Task details ::
What is needed here is a faithful repeat of every entry, with no character changed.

[Records drawn from a dataset]
◇ ◇ ◇ ◇ ◇ ◇ ◇

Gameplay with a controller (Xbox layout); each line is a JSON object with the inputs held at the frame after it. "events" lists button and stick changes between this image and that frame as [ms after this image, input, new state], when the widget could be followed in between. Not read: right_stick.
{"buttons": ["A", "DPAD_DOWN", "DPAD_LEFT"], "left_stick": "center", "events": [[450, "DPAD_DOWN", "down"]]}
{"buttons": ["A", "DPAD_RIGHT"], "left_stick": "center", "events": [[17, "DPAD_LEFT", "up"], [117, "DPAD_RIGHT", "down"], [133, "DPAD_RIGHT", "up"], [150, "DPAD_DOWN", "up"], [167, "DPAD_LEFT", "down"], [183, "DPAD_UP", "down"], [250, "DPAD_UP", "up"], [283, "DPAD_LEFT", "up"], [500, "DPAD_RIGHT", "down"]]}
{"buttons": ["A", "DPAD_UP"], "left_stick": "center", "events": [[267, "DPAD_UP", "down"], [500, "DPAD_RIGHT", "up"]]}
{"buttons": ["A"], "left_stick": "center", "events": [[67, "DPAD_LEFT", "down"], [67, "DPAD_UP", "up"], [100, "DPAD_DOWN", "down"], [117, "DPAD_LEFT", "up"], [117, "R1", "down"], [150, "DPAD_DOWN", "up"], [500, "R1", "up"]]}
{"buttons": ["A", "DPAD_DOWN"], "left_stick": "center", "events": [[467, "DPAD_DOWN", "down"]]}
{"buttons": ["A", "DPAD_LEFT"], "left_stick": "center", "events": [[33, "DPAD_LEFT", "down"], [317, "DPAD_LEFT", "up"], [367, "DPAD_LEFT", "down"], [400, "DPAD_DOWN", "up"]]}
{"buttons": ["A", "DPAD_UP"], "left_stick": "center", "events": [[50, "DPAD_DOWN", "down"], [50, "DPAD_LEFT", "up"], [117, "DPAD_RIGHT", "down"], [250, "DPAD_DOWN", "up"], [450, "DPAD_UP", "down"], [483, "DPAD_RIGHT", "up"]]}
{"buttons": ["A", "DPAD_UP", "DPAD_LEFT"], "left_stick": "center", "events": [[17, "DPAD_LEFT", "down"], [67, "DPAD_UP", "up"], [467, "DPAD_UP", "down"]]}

◇ ◇ ◇ ◇ ◇ ◇ ◇

Output for this exercise ::
Gameplay with a controller (Xbox layout); each line is a JSON object with the inputs held at the frame after it. "events" lists button and stick changes between this image and that frame as [ms after this image, input, new state], when the widget could be followed in between. Not read: right_stick.
{"buttons": ["A", "DPAD_DOWN", "DPAD_LEFT"], "left_stick": "center", "events": [[450, "DPAD_DOWN", "down"]]}
{"buttons": ["A", "DPAD_RIGHT"], "left_stick": "center", "events": [[17, "DPAD_LEFT", "up"], [117, "DPAD_RIGHT", "down"], [133, "DPAD_RIGHT", "up"], [150, "DPAD_DOWN", "up"], [167, "DPAD_LEFT", "down"], [183, "DPAD_UP", "down"], [250, "DPAD_UP", "up"], [283, "DPAD_LEFT", "up"], [500, "DPAD_RIGHT", "down"]]}
{"buttons": ["A", "DPAD_UP"], "left_stick": "center", "events": [[267, "DPAD_UP", "down"], [500, "DPAD_RIGHT", "up"]]}
{"buttons": ["A"], "left_stick": "center", "events": [[67, "DPAD_LEFT", "down"], [67, "DPAD_UP", "up"], [100, "DPAD_DOWN", "down"], [117, "DPAD_LEFT", "up"], [117, "R1", "down"], [150, "DPAD_DOWN", "up"], [500, "R1", "up"]]}
{"buttons": ["A", "DPAD_DOWN"], "left_stick": "center", "events": [[467, "DPAD_DOWN", "down"]]}
{"buttons": ["A", "DPAD_LEFT"], "left_stick": "center", "events": [[33, "DPAD_LEFT", "down"], [317, "DPAD_LEFT", "up"], [367, "DPAD_LEFT", "down"], [400, "DPAD_DOWN", "up"]]}
{"buttons": ["A", "DPAD_UP"], "left_stick": "center", "events": [[50, "DPAD_DOWN", "down"], [50, "DPAD_LEFT", "up"], [117, "DPAD_RIGHT", "down"], [250, "DPAD_DOWN", "up"], [450, "DPAD_UP", "down"], [483, "DPAD_RIGHT", "up"]]}
{"buttons": ["A", "DPAD_UP", "DPAD_LEFT"], "left_stick": "center", "events": [[17, "DPAD_LEFT", "down"], [67, "DPAD_UP", "up"], [467, "DPAD_UP", "down"]]}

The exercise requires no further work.